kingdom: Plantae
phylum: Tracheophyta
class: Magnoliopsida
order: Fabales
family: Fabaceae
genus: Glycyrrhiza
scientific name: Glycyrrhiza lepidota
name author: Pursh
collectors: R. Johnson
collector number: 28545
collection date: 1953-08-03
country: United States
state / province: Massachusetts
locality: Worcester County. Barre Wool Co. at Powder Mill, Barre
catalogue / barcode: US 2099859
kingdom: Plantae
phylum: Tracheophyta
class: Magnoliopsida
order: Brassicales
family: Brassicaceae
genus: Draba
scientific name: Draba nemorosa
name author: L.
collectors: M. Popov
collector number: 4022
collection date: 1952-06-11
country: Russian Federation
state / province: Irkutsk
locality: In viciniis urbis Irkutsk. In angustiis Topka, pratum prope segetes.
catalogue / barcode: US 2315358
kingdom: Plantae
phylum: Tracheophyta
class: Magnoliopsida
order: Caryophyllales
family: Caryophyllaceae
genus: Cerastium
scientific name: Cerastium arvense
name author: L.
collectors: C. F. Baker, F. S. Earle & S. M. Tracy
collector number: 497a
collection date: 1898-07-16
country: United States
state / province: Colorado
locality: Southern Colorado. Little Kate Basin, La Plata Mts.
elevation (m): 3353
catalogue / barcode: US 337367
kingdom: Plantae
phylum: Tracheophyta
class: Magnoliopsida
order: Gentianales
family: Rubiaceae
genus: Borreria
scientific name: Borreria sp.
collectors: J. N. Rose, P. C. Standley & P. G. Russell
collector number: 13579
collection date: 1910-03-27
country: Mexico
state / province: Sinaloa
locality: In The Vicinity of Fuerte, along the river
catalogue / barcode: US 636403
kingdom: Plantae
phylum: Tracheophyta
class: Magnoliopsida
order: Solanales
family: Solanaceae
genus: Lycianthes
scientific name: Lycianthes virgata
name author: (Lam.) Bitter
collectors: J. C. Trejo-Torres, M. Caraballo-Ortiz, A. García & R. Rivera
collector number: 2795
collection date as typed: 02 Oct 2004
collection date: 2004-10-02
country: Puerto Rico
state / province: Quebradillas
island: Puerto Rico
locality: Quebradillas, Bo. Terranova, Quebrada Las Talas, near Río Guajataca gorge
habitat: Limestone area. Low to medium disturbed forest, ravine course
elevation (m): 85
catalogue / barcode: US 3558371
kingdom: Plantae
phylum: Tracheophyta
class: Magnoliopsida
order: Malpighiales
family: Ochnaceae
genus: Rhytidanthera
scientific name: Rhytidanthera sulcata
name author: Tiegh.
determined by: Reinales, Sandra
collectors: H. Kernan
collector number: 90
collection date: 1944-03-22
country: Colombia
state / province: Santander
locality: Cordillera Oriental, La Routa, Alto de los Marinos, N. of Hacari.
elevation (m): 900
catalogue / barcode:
*-*-*
# Task requirements
Pull out every line of the data above that contains the string "date", and copy each such line in full.

# Response
collection date: 1953-08-03
collection date: 1952-06-11
collection date: 1898-07-16
collection date: 1910-03-27
collection date as typed: 02 Oct 2004
collection date: 2004-10-02
collection date: 1944-03-22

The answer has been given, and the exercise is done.